To design the support measures for exporters, the government has asked them to submit details of non tariff measures (NTB) they face across global markets.

Under the Export Promotion Mission (EPM) approved on November 12 by the Cabinet, the government has proposed support for export quality and technical compliances. This would involve the government bearing the costs of testing, certification, and audits required to meet global standards.

What the DGFT notification say?

“As part of designing the Support for Export Quality and Technical Compliance, the Directorate General of Foreign Trade (DGFT) is undertaking a comprehensive mapping of mandatory and voluntary Non-Tariff Measures (NTMs), including certifications, testing requirements, inspections, audits, labelling norms, and other regulatory compliance conditions,” a trade notice said.

“To build an accurate and actionable database, exporters, Export Promotion Councils, Commodity Boards, and Industry Associations are requested to furnish information on relevant NTMs and certification requirements,” the notice added.

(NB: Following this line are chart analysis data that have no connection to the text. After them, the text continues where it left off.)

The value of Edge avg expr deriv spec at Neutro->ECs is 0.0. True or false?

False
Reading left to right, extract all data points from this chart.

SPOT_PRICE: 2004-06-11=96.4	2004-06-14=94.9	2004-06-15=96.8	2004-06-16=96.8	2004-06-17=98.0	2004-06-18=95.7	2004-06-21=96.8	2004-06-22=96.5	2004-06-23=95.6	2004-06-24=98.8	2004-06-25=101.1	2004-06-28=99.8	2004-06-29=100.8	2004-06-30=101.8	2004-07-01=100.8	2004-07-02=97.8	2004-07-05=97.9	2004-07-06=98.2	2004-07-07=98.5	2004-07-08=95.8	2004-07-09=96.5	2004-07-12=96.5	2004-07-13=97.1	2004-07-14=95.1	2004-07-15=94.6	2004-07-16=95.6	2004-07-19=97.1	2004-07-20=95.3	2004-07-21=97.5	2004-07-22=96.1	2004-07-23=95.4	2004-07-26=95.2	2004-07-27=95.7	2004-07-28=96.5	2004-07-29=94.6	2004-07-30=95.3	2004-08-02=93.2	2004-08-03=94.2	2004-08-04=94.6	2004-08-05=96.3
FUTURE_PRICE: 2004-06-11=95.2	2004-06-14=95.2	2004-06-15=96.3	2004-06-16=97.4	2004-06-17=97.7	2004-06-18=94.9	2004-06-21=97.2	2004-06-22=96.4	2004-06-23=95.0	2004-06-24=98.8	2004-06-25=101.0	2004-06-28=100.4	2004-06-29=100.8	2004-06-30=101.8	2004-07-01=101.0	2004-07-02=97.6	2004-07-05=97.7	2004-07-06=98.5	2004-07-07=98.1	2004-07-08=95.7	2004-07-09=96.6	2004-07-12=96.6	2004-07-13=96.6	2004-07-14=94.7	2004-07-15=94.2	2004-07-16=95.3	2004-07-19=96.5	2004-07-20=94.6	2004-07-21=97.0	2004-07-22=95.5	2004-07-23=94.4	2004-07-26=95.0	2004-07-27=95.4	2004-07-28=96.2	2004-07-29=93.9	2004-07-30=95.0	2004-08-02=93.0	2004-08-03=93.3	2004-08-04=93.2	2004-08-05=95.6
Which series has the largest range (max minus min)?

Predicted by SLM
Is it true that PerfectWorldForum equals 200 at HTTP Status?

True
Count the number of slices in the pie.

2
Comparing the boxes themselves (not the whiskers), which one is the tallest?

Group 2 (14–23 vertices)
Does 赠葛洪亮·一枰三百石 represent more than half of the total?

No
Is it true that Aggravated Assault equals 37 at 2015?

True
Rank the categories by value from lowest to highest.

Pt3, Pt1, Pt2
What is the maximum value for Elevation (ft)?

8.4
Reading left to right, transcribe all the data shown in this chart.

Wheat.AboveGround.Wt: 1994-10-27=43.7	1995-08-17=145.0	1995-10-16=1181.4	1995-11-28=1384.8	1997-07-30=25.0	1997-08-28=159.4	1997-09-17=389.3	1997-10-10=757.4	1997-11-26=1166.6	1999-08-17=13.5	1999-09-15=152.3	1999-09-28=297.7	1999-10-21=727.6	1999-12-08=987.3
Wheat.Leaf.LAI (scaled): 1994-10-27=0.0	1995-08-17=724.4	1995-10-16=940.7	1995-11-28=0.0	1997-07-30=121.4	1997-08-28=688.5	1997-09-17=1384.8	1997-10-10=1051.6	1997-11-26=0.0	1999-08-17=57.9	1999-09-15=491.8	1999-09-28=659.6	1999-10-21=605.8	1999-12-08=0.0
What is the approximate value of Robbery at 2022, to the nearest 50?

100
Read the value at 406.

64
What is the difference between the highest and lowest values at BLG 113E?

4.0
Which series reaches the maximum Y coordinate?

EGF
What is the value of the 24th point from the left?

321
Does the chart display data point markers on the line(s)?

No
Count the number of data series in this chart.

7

Seven says have been provided to the exporters’ bodies to submit their response.

What would be required from the exporting organisations?

The export organisations would be required to submit the name and nature of the certification, inspection and testing. Whether mandatory or voluntary and the sectors it impacts. They will also have to mention the approximate cost and validity, and the country or region where it is applicable.

The DGFT has also asked for the list of recognised labs or certifying bodies and any additional compliance challenges faced by exporters.

“Non-submission may result in the relevant certifications or NTMs not being prioritised in the creation of the database, which may consequently affect future support measures proposed under the EPM or other interventions,” the notice by DGFT said.

To reduce the cost of credit for exporters and help them access overseas markets that are facing unprecedented turmoil the government approved a Rs 25060 crore EPM that will run for six years till 2030-31.

The mission has two components – Niryat Protsahan and Niryat Disha. The outlay for Niryat Protsahan is Rs 10,401 crore while for Niryat Disha Rs 14,659 crore has been kept aside.

Niryat Protsahan is for reducing the cost of credit. It provides for interest subvention for Micro Small and Medium Exporters.

In Niryat Disha components of the mission support to exporters will be for market access. The government will bear the cost of testing, certification and audits required to meet the multiple standards that are imposed by importing countries. The outlay under Niryat Disha will also support participation in international trade delegations, buyer-seller meets and product demonstrations for both goods and services.